Schäfer/Schäfer und Kreinberg/Seibel gewinnen Wettbewerb auf Hof Buckert

Nachwuchs misst sich beim Kuhscheren

+

Waldeck-Frankenberg. - Anna und Louisa Schäfer sowie David Kreinberg und Marc Seibel sind die besten Scherer in Nordwesthessen. Sie belegten beim Wettbewerb am Freitag die ersten Plätze.

Kritisch beäugt Eike Spangenberg das Euter. Sind da auch wirklich keine Haare mehr? Haben die Teilnehmer hinter den Ohrmarken geschoren? Ein Blick, ein Griff, dann notiert der Wertungsrichter seine Punktzahl.

100 Minuten hatten die elf Zweierteams Zeit, um eine Kuh vom Scheitel bis zum Huf auf Vordermann zu bringen. Schwanzquaste, Klauen, Fundamente und den restlichen mächtigen Körper müssen die Teilnehmer gleichmäßig scheren - sonst gibt es Punktabzug.

Der Sinn hinter dem Wettbewerb: Bei Viehauktionen und -schauen müssen die Tiere auf den Punkt glänzen können. So dient der Wettbewerb auf dem Bauernhof Buckert in Fürstenberg als Vorbereitung auf die späteren Pflichtaufgaben.

Der Nachwuchs (Newcomer) und die alten Hasen arbeiten getrennt voneinander direkt an den Stellplätzen der Kühe. Bis auf eine kurze Unmutsphase lassen die Vierbeiner alles unaufgeregt über sich ergehen, sehen ihr Fell schwinden und den „Topliner“ am Fellscheitel wachsen.

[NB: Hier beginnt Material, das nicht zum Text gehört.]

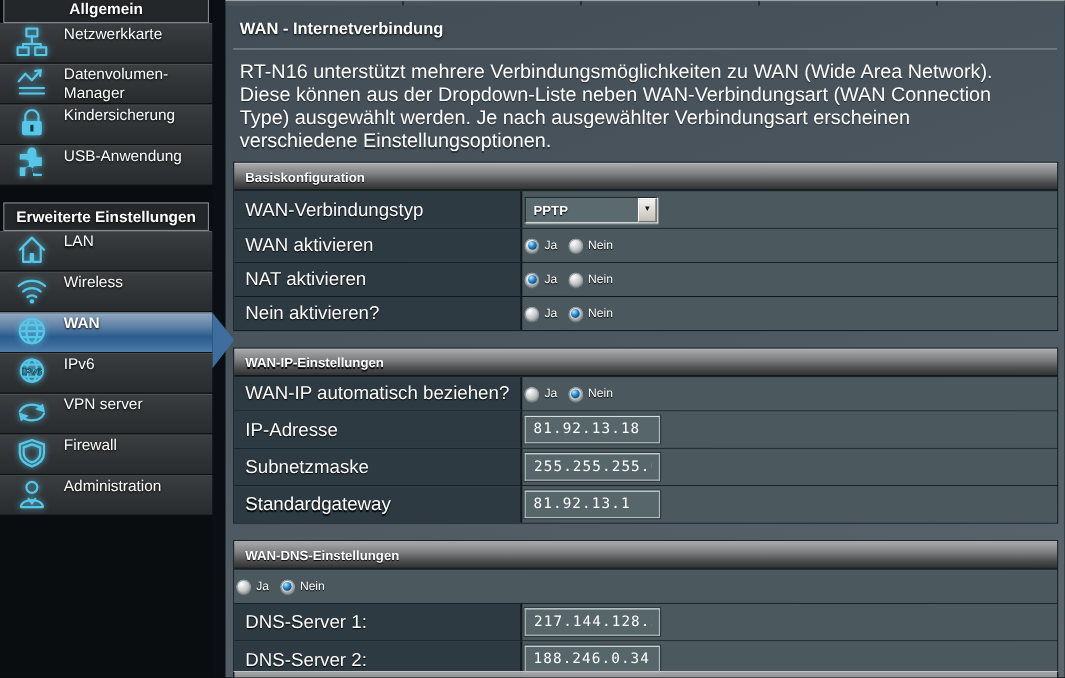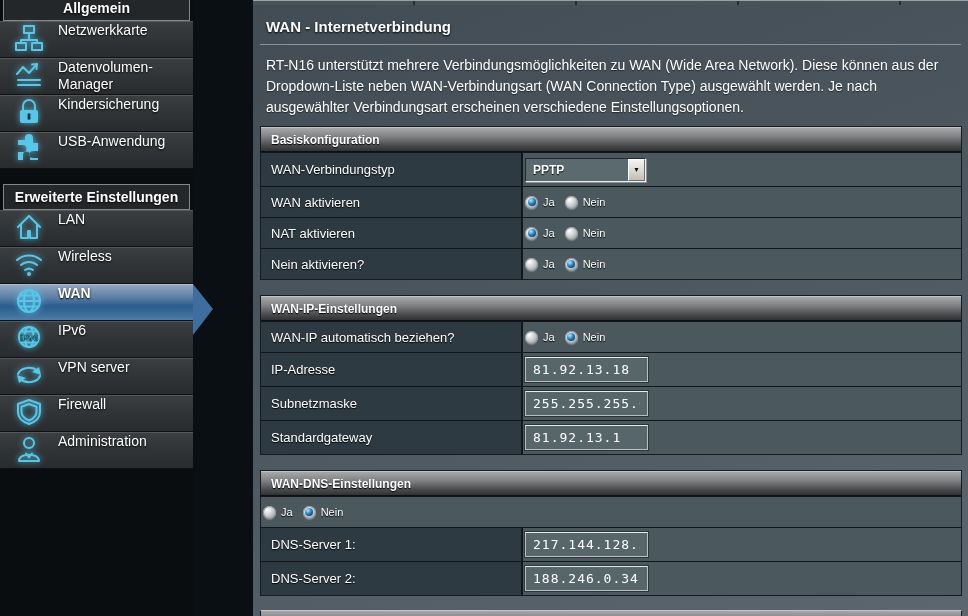--- a/index.html
+++ b/index.html
@@ -30,42 +30,42 @@
       border-top:1px solid #a8bccf; }
   .side-item.selected .lbl { font-weight:bold; }
   .side-item.selected::after { content:''; position:absolute; right:-20px; top:-1px;
       width:0; height:0; border-top:25px solid transparent;
       border-bottom:26px solid transparent; border-left:20px solid #3e6e9d; }
 
   
   #content { position:absolute; left:193px; top:0; width:775px; height:616px;
              background:#0a0f14; }
   #panel { position:absolute; left:12px; top:0; right:0; bottom:0;
-           background:linear-gradient(160deg,#414c54 0%,#4b565e 45%,#5c666e 100%);margin-left:48px; }
+           background:linear-gradient(160deg,#414c54 0%,#4b565e 45%,#5c666e 100%); }
   #tabstrip { height:5px; background:#49535a; border-top:1px solid #99a1a7;
            background-image:repeating-linear-gradient(90deg, transparent 0 160px, #262d33 160px 162px); }
   #page-title { color:#fff; font-weight:bold; font-size:15px;
            padding:13px 12px 9px 13px; text-shadow:0 1px 2px #000; }
   #title-rule { height:1px; background:#8b9399; margin:0 7px; }
-  #page-desc { color:#fff; font-size:14px; line-height:21px;
+  #page-desc { color:#fff; font-size:18px; line-height:21px;
            padding:10px 14px 8px 13px; max-width:740px; text-shadow:0 1px 1px rgba(0,0,0,.5); }
 
   
   .section { margin:0 6px 15px 7px; border:1px solid #141c21; }
   .section-header { height:25px; display:flex; align-items:center; padding-left:10px;
            color:#fff; font-weight:bold; font-size:12px; text-shadow:0 1px 1px #000;
            border-top:1px solid #c2c4c6; border-bottom:1px solid #0c1114;
            background:linear-gradient(180deg,#a6a8aa 0%,#7c7e80 40%,#4a4c4e 75%,#303234 100%); }
   .row { display:flex; border-top:1px solid #10181d; }
   .row:first-of-type { border-top:none; }
   .row-radio  { height:31px; }
   .row-select { height:34px; }
   .row-input  { height:34px; }
   .cell-label { width:262px; flex:0 0 262px; background:#2d3a42; color:#fff;
-           font-size:13px; display:flex; align-items:center; padding-left:10px;
+           font-size:17px; display:flex; align-items:center; padding-left:10px;
            border-right:2px solid #10181d; text-shadow:0 1px 1px #000; }
   .cell-value { flex:1; background:#4b595e; display:flex; align-items:center;
            padding-left:2px; }
 
   
   .radio { width:13px; height:13px; border-radius:50%; position:relative; cursor:pointer;
            background:radial-gradient(circle at 35% 30%, #ffffff 0%, #c3c7c9 50%, #74797c 100%);
            box-shadow:inset 0 0 0 1px #8f9598, 0 1px 1px rgba(255,255,255,.25); }
   .radio.checked::after { content:''; position:absolute; left:2.5px; top:2.5px;
            right:2.5px; bottom:2.5px; border-radius:50%;

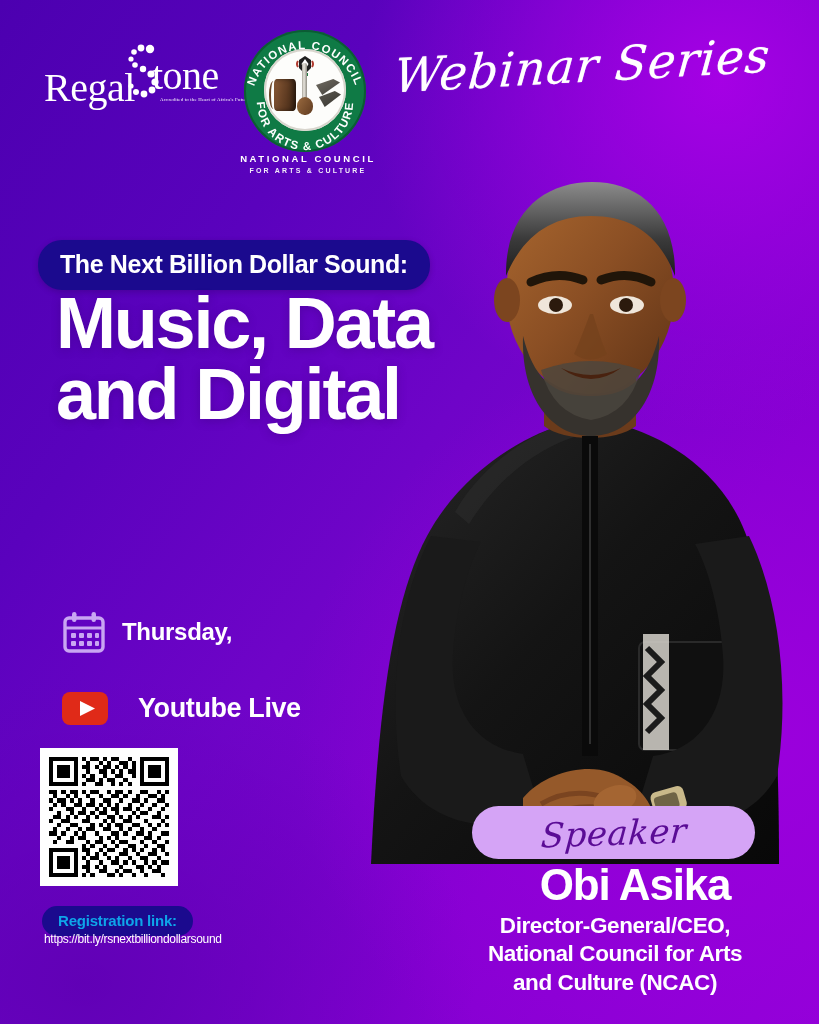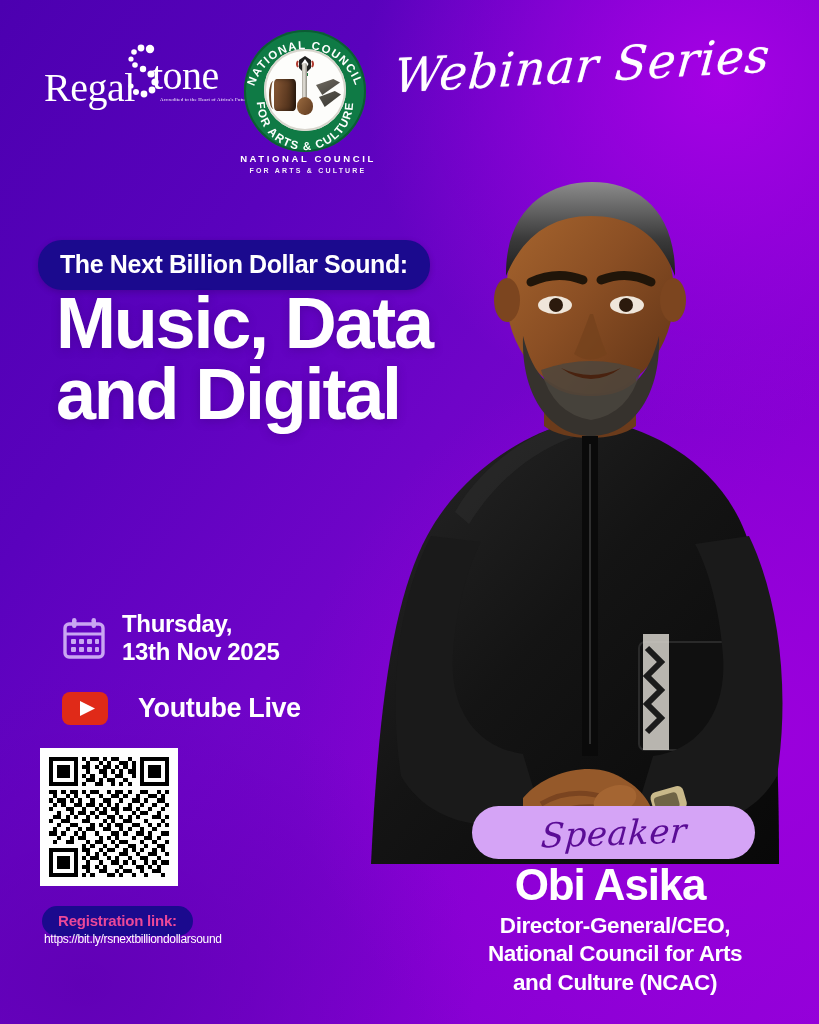--- a/index.html
+++ b/index.html
@@ -150,21 +150,21 @@
   
   .qr-box{
     position:absolute;left:40px;top:748px;width:138px;height:138px;
     background:#fff;padding:9px;box-sizing:border-box;z-index:6;
   }
   .qr-box svg{display:block;width:100%;height:100%;}
 
   
   .reg-pill{
     position:absolute;left:42px;top:906px;z-index:6;
-    background:#1b0a8e;color:#ec4899;border-radius:16px;
+    background:#1b0a8e;color:#0ea5e9;border-radius:16px;
     padding:6px 16px 7px 16px;font-size:15px;font-weight:bold;letter-spacing:-0.2px;
   }
   .reg-url{
     position:absolute;left:44px;top:932px;z-index:6;
     color:#fff;font-size:12px;font-weight:500;letter-spacing:-0.3px;
   }
 
   
   .speaker-pill{
     position:absolute;left:472px;top:806px;width:283px;height:53px;
@@ -172,21 +172,21 @@
     display:flex;align-items:center;justify-content:center;
   }
   .speaker-pill span{
     color:#5b0c96;font-size:34px;
     font-family:"DejaVu Serif", serif;
     font-style:italic;
     transform:rotate(-2deg) skewX(-6deg);
     letter-spacing:0.5px;
   }
   .speaker-name{
-    position:absolute;left:430px;top:860px;width:360px;text-align:center;z-index:7;
+    position:absolute;left:455px;top:860px;width:360px;text-align:center;z-index:7;
     color:#fff;font-size:44px;font-weight:bold;letter-spacing:-1.2px;
   }
   .speaker-role{
     position:absolute;left:430px;top:912px;width:370px;text-align:center;z-index:7;
     color:#fff;font-size:22.5px;font-weight:bold;line-height:1.26;letter-spacing:-0.4px;
   }
 </style>
 </head>
 <body>
 
@@ -334,21 +334,20 @@
         <rect x="25" y="23" width="5" height="5" rx="1"></rect>
         <rect x="33" y="23" width="4" height="5" rx="1"></rect>
         <rect x="9" y="31" width="5" height="5" rx="1"></rect>
         <rect x="17" y="31" width="5" height="5" rx="1"></rect>
         <rect x="25" y="31" width="5" height="5" rx="1"></rect>
         <rect x="33" y="31" width="4" height="5" rx="1"></rect>
       </g>
     </svg>
     <div class="date-text">
       <div>Thursday,</div>
-      <div>13th Nov 2025</div>
     </div>
   </div>
 
   <div class="yt-row">
     <svg class="yt-icon" viewBox="0 0 46 33">
       <rect x="0" y="0" width="46" height="33" rx="8" fill="#e02a18"></rect>
       <path d="M18 9 L33 16.5 L18 24 Z" fill="#ffffff"></path>
     </svg>
     <div class="yt-text">Youtube Live</div>
   </div>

Es ist einer von zwei Wettbewerben, den die Jungzüchter Waldeck-Frankenberg und Marburg-Biedenkopf pro Jahr durchführen. Mitte des Jahres gilt es, Tiere nach fachlichen Kriterien beurteilen zu können.

Bei den Newcomern platzierten sich hinter Anna und Louisa Schäfer Rolf Seibel und Manuel Michel. Hinter David Kreinberg und Marc Seibel landeten Anna-Lisa Cramer und Margarethe Fieseler. Alle elf Teams bekamen Sachpreise überreicht, die zuvor zahlreiche Firmen gespendet hatten.

Neben dem Wettbewerb zogen vor allem beim Nachwuchs die landwirtschaftlichen Maschinen die Blicke auf sich. Gesellig klang der Tag zwischen Kuhstall und Biogasanlage aus.